Only Rudolph with his nose so bright could hope to spotlight every last inanity in “Reindeer Games,” a breathlessly paced potboiler that’s a “thriller” in name only. With a far-fetched script that might barely have passed muster at the B units in the old studio days, this Dimension release will command a certain up-front attention due to cast topliners Ben Affleck, Gary Sinise and Charlize Theron and vet director John Frankenheimer in his follow-up to “Ronin.” But pic will have to pull off a quick B.O. heist, as the alarms signaling a botched job will go off immediately.
One can almost envision the picture as it might have been done as a low-budget film noir a half-century ago: Dennis O’Keefe, Sterling Hayden or, if we were lucky, Robert Mitchum getting out of prison and impersonating his recently deceased cellmate in order to take up with the girl (Lizabeth Scott, Peggy Cummins or, if he were lucky, Jane Greer) with whom the latter had fallen in love via correspondence.
Little does he know, of course, that she’s not the sweet, romantic creature of her letters, and that this liaison will ensnare him in a lethal plot to knock over a casino on Christmas Eve.
The one nod Frankenheimer makes in the direction of the terse, hard-boiled, gritty noir style in which such a yarn virtually demands to be made is to shoot it in such a high-contrast, color-desaturated manner that it comes close to looking like a black-and-white film.
It also barrels along at a fast clip, but rather in the manner of a train ignoring all semaphores and warning lights on its way to a calamitous arrival at its destination.
Looking far more like a college frat boy than a hardened con finishing out a five-year stretch for grand theft auto, Affleck shuffles in as the affable Rudy, whose roomie Nick (James Frain) has plastered the walls with pictures of the luminous Ashley (Theron), who has promised to be waiting for him when he gets out in two days.
But Nick doesn’t survive that long, so when Rudy, upon his release, spots a lovely gal shivering in the Northern Michigan snow waiting for a man he knows won’t be coming out, he approaches her and introduces himself as … Nick.
After the briefest of preliminaries, the sex-starved souls jump each other’s bones in a nearby motel. But just as Rudy throws out his driver’s license with the intention of playing out the Nick hand as long as he can, in bursts a bunch of thugs led by Gabriel (Sinise in full Charles Manson regalia), who says he’s Ashley’s brother and, in between persuasive threats and thwacks, demands his help in robbing the nearby Indian casino of millions.
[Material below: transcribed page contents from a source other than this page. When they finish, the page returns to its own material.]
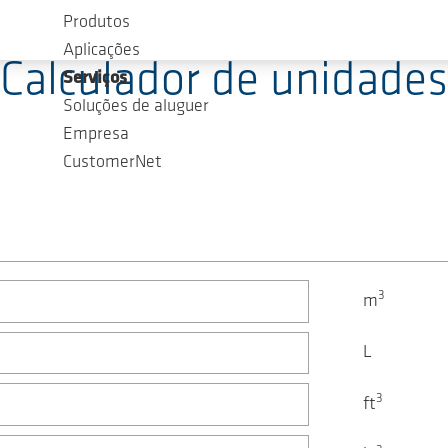
Produtos
Aplicações
Calculador de unidades
Serviços
Soluções de aluguer
Empresa
CustomerNet
3
m
L
3
ft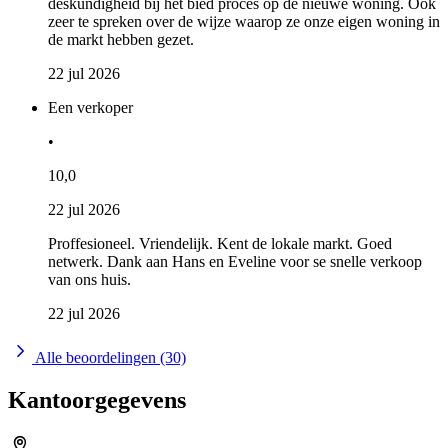
deskundigheid bij het bied proces op de nieuwe woning. Ook
zeer te spreken over de wijze waarop ze onze eigen woning in
de markt hebben gezet.
22 jul 2026
Een verkoper
•
10,0
22 jul 2026
Proffesioneel. Vriendelijk. Kent de lokale markt. Goed
netwerk. Dank aan Hans en Eveline voor se snelle verkoop
van ons huis.
22 jul 2026
Alle beoordelingen (30)
Kantoorgegevens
The real Nick, it turns out, used to work in security at the casino and thus could have provided invaluable assistance. Rudy, quickly realizing that he’ll be dead meat if Gabriel believes his initial protests that he’s not really Nick, is forced to improvise and come up with at least faintly plausible answers to Gabriel’s many questions, all the while looking for a way out of his jam.
Tale’s mid-section generates some engagement and even momentary tension, as Rudy twice manages to escape, only to be thwarted and tortured (once by darts tossed by Gabriel), and the true relationships and intentions of the characters are weighed and at least partially revealed.
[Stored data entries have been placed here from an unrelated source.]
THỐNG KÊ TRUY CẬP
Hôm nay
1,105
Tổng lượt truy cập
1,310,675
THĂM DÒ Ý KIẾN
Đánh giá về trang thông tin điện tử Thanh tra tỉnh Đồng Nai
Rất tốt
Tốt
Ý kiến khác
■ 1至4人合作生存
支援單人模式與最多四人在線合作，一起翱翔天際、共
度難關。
Rudy remains extremely pissed at Ashley’s treachery (“I had better sex in prison,” he insults her in one of scripter Ehren Kruger’s few potent lines), but still retains the slight hope that, in a final reckoning, she might side with him against her evil brother.
This is one of those movies in which an otherwise ruthless villain repeatedly spares the life of the hero for no reason other than that the picture would have to end if he whacked him. Time and again, the crazed Gabriel is on the verge of finishing Rudy off, only to reconsider in uncertainty over his actual identity.
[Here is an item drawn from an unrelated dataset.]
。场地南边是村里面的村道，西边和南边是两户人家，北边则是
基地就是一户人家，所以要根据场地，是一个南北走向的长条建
Once his cover is blown after a reconnaissance visit to the casino, Gabriel keeps swallowing Rudy’s b.s. about how Nick told him crucial info about casino operations.
It’s Gabriel’s notion that the gang will raid the nearly empty casino wearing Santa Claus suits. But in the ensuing mayhem, the Christmas booty doesn’t get distributed very fairly, and the final reel has more twists, dissension and betrayals than “The Asphalt Jungle,” “The Killing” and “Odds Against Tomorrow” combined, or at least seems to, given how they’re piled one on top of another, to ludicrous effect, within minutes of each other. (Dimension’s presskit begs critics not to reveal “unexpected plot developments so that the audience can enjoy them for the first time,” as if this were “The Crying Game” all over again, but no such luck.)
Too much the everyday good guy to lend weight or sardonic irony to a role that needs something in the way of an attitude, Affleck isn’t the most convincing bluffer in the world in his crucial scenes opposite Sinise; in a contemporary context, one could imagine such a role best played either by a tough customer such as Bruce Willis or a slithery chameleon on the order of Edward Norton.
Sinise, who won an Emmy playing George Wallace for Frankenheimer, is pumped up and mean as a mother, as a lifelong trucker looking for his one big haul, while Theron is plenty foxy but, it would seem, too classy to be hanging around all these lowlifes. Little effort is made to sketch in the other members of Gabriel’s gang other than by differentiated looks.
Shot in British Columbia under forbidding looking conditions that only make one hope that there were plenty of hot drinks and warm blankets on hand, pic has the mostly slapdash, inelegant look and sound of a programmer of yore. For Frankenheimer among his recent features, this is unfortunately closer to “The Island of Dr. Moreau” than to last year’s gritty and solid “Ronin.”